Zora Hurston was the first to write that Ruby McCollum's story was veiled in silence, with townspeople either ashamed or afraid to tell what they knew about the relationship between Dr. Adams and Ruby McCollum. When asked about the murder, townspeople recited a predictable litany of "she shot him over her doctor bill." Even on the witness stand, McCollum could not freely testify through the objections of the prosecuting attorney, so her statements regarding Dr. Adams' abuse of her and his forcing her to have his child could not be explored to the extent that they would be in today's courtroom to establish self-defense.
Tammy Evans, as part of her doctoral research, published The Silencing of Ruby McCollum, which analyzes the texts surrounding the affair to suggest that an imposed code of silence demands not only the construction of an official story but also the transformation of a community’s citizens into agents who will reproduce and perpetuate this version of events, improbable and unlikely though they may be. (Dr. Evans' book may be purchased through Amazon).
On the issue of Hurston's observation of the curtain of silence surrounding Ruby McCollum's involvement with Dr. Adams, the following is from my manuscript, Zora Hurston And The Strange Case Of Ruby McCollum (material copyrighted 2008 by C. Arthur Ellis, Jr., Ph.D.)
Afterword
After the Suwannee Democrat’s building and archives were burned to the ground by an arsonist on October 19, 1995, the October 25 edition, published from a remote facility, proudly proclaimed, “Down—But Not Out!” with the slug line “History burns with half a block of Live Oak.”
History Burns. Those words reverberated in my brain until I realized why they bothered me: history cannot burn. Over the millennia, many people have believed that history can be destroyed in one way or another. In China, the “First Emperor” eradicated all references to his predecessors. In the Nile Valley, pharaohs had the names of earlier rulers chiseled away from their statues and tombs. Often entire groups of people, finding it too painful to face past injustices, find it easier to sweep them under the rug. Thus, we hear Turks denying the Armenian genocide, Japanese minimizing and euphemizing the Nanjing massacre, and people in America today denying the Nazi Holocaust—as if negating those gruesome chapters of history might make them disappear.

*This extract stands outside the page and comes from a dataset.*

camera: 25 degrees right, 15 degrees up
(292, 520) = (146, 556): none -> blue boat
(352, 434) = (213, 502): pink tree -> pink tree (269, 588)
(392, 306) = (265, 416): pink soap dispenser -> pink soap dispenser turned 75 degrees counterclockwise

In Suwannee County, people take a different tack: they hope to destroy history not by doing or saying anything, but by starving it with silence. Some things, you understand, are simply not the subject of polite conversation. Some things could hurt people’s feelings, embarrass the community. Silence, it seems, will make things better, and eventually the unpleasant parts will go away.
I am reminded of my grandmother, who used to give us kids a nickel to sit quietly during the lightning storms that moved across north Florida each summer. Talking, she maintained, attracted the lightning, which could burn down the house.

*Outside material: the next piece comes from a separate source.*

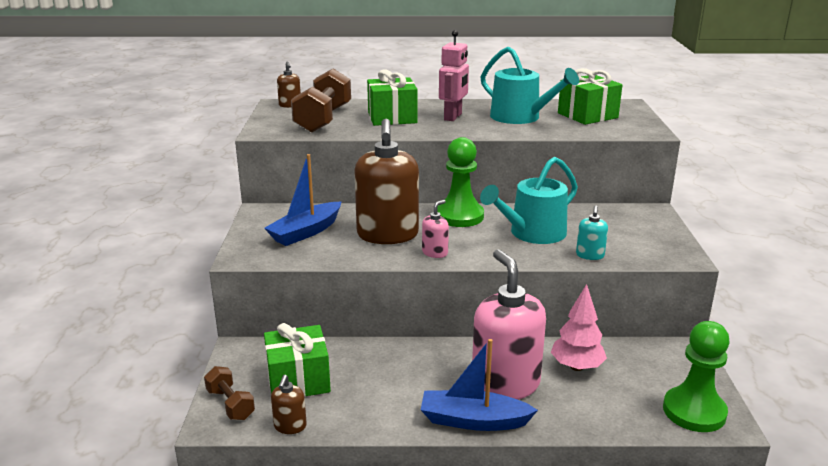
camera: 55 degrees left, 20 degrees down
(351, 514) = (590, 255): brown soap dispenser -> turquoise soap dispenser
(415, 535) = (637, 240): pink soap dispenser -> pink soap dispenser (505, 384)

While most folks in Suwannee County no longer believe that silence makes the lightning go away, they still cling to the notion that it can make history disappear—or at least make it more palatable.
But history is resilient. Embedded in myth and legend, folklore and song, it has survived ethnic purges and holocausts, wars, epidemics, and famine, passing down through the generations what is too important to be forgotten.
And a small part of that history, which we forget only at our peril, is the strange case of Ruby McCollum.